Il salotto era addobbato da centinaia di piccole decorazioni luminescenti, circondate da una soffusa luce come quella di una candela di cera.
«Ascoltami, Draco» cominciò Harry, e lui poté notare il lieve tremolio delle sue mani, mentre lo aggirava e gli dava la schiena, osservando il fuoco nel camino scoppiettare davanti a sé.
«Abbiamo passato buona parte della nostra vita a lanciarci addosso nomignoli, insulti, scope e persino Bolidi. E credimi se ti dico che, qualche volta, si anima in me lo straziante desiderio che un qualcosa di pesante ti cada proprio sul capo, furetto» proseguì sommessamente, voltandosi con lentezza verso il compagno e guardandolo fisso negli occhi, animati dalle stesse fiamme che ardevano nel camino alle sue spalle.
«Ma mai, e dico mai, una persona mi aveva avvolto così tanto in un folle desiderio di averla tutta per me. L'unica cosa che vorrei, ora, è toglierti quel completo di dosso per concedermi un regalo di Natale che abbia il sapore della tua pelle» continuò, posando un ginocchio a terra e frugando nella tasca dei pantaloni. La giacca che prima indossava, ora giaceva sul divano, scomposta. Stringeva, or ora, una scatoletta fra le dita.
«E vorrei concedermi quel regalo di Natale fino alle fine dei miei giorni, che sia d'inverno o d'estate, con la pioggia o con il sole, di notte o di giorno. Per questo ti chiedo – ed è l'ultima cosa che ho intenzione di chiederti, ma questo non è importante – di sopportare le mie richieste, i miei capricci, le mie pretese e persino la mia pessima abitudine di indossare calzini spaiati» disse, aprendo lentamente le dita e rivelando una scatolina color argento vivo, che brillava al guizzare della fiamma nel camino.
«Draco Malfoy, dolce furetto dai nobili principi, vuoi sposarmi?» e così dicendo aprì la scatoletta, che rivelò al suo interno una fede argentata.

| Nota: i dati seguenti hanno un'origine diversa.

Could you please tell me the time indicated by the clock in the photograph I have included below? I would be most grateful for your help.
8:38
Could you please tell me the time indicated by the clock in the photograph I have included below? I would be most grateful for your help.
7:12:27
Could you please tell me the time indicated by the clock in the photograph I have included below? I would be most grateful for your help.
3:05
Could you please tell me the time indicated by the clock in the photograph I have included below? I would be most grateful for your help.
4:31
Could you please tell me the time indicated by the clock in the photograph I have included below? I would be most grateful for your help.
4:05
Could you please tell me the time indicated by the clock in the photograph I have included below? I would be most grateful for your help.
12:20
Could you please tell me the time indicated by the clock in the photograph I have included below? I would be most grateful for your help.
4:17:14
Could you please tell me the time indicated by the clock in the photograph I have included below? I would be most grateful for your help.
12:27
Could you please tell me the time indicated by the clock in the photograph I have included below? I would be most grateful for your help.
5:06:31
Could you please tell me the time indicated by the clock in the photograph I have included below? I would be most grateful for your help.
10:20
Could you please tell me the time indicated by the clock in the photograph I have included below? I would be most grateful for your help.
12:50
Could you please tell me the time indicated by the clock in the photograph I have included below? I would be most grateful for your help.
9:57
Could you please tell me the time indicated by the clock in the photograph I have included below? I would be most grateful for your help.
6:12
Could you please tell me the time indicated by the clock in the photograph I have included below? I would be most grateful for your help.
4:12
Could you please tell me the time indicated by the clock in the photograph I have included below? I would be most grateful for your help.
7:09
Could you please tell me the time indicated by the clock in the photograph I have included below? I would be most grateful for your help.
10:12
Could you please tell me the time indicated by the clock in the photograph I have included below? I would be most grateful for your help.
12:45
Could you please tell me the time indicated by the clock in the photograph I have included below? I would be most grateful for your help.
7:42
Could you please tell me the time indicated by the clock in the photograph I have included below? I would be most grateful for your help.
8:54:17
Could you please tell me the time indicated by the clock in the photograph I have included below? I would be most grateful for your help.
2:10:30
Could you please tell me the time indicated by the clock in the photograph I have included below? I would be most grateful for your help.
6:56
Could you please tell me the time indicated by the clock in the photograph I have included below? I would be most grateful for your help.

Un serpente – o, perlomeno, quello che sembrava un serpente – era inciso nel fronte dell'anello.
«Sì, sfregiato, sì!» e il resto fu un mischiarsi di baci, saliva, arti, anime. E Draco sapeva che gli avrebbe concesso di indossare calzini spaiati, che gli avrebbe concesso ogni colazione, pranzo o cena in compagnia, nonostante fare amicizia non fosse il suo forte. Gli avrebbe concesso di dormire con i capelli umidi dai postumi della doccia, gli avrebbe concesso di addobbare la casa con ridicole candele a forma di animale – gli avrebbe concesso tutto questo, e gli sarebbe persino piaciuto.
Così, quando – non si capì bene chi – si ritrovarono nella camera da letto, i nodi delle cravatte ormai allentati, i gemelli slacciati, le labbra gonfie ed umide di baci, Harry si permise di dire: «Buon Natale, furetto».


Disclaimer: i personaggi quivi descritti non mi appartengono, ma sono di proprietà di J.K. Rowling. La one-shot è stata ideata e scritta senza alcuno scopo di lucro.